■ **PROBLEM STATEMENT**: Across these entries, work out how many lines carry the string "Component", and give only that number.
=== Section Start ===
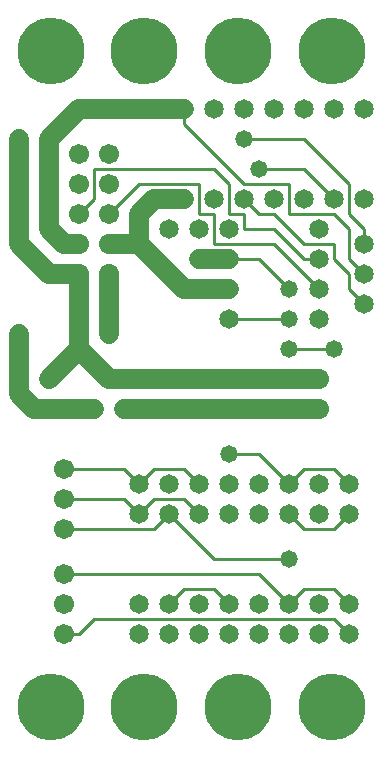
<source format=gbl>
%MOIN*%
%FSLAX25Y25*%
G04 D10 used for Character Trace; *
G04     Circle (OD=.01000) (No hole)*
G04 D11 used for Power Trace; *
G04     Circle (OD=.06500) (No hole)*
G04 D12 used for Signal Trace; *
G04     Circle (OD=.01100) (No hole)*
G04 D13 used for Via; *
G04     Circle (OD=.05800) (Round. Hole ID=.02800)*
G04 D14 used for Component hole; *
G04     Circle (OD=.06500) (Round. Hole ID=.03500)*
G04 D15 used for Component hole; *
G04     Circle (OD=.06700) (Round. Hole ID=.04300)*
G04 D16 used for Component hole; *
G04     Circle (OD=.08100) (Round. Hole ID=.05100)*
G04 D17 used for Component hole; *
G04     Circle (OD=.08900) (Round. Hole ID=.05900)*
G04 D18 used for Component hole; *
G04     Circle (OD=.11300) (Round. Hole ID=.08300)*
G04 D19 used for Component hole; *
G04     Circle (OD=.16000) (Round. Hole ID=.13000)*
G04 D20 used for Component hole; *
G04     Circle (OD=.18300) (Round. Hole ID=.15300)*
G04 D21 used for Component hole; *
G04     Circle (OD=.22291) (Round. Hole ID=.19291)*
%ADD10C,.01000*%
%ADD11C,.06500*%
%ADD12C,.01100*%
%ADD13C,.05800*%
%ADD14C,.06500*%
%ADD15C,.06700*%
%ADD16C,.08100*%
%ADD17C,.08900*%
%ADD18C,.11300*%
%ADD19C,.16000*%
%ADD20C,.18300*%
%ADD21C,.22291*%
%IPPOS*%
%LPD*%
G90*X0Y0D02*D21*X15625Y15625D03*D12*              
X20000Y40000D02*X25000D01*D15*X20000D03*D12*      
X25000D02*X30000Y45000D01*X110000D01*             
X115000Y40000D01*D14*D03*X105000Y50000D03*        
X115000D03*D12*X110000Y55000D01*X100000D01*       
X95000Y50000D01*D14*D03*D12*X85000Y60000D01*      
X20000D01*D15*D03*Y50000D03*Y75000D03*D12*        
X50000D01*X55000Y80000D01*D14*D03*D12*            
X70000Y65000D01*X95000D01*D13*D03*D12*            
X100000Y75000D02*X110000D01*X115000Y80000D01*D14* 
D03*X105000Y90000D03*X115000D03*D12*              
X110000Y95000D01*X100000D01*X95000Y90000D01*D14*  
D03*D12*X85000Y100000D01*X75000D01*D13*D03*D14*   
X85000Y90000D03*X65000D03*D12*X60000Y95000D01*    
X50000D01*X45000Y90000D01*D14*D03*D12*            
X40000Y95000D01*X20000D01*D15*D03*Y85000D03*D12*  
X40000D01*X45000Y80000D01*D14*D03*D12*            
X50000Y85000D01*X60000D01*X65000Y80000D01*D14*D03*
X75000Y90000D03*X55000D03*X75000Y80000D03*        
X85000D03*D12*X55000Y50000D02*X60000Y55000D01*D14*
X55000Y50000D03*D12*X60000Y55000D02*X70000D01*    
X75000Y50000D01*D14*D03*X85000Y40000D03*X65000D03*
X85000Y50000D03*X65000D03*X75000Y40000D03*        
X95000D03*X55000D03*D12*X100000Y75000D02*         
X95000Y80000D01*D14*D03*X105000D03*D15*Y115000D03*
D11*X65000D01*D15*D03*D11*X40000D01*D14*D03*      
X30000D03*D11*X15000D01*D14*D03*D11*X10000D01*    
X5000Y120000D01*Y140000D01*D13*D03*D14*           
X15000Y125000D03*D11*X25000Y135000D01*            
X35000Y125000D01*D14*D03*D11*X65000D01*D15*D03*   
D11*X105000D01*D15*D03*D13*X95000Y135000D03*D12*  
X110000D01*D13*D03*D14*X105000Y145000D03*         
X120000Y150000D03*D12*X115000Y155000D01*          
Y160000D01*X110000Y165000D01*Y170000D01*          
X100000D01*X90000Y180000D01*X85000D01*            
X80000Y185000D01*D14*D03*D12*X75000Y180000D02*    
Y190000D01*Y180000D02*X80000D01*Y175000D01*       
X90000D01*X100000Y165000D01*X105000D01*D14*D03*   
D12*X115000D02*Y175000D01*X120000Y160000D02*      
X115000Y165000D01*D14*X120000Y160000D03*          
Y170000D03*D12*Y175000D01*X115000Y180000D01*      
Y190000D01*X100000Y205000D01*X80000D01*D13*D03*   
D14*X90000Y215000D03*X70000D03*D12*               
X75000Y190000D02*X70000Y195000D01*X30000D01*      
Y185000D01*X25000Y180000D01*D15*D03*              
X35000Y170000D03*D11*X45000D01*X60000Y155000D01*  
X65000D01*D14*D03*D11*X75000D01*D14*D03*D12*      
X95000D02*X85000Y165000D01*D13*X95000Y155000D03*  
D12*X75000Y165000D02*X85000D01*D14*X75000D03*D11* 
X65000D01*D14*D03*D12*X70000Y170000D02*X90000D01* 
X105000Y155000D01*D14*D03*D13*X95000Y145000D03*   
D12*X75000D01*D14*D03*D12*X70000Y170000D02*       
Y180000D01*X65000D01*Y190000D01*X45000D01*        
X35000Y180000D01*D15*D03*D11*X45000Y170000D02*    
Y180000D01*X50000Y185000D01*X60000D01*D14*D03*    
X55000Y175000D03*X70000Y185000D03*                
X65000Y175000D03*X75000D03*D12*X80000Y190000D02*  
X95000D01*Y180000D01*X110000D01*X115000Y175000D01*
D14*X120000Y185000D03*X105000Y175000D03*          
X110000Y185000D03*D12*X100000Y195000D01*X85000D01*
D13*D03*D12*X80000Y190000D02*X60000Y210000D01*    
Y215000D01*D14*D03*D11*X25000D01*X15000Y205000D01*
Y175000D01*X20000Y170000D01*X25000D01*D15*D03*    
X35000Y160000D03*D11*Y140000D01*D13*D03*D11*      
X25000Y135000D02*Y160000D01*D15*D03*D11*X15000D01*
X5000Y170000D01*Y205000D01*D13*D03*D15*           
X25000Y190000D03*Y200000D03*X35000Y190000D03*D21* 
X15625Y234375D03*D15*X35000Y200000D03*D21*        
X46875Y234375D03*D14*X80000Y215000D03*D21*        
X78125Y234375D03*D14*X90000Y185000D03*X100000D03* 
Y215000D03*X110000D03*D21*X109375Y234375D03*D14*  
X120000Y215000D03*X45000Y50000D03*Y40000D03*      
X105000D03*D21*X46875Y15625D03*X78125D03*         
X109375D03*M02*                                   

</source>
=== Section End ===
■ **ANSWER SECTION**: 8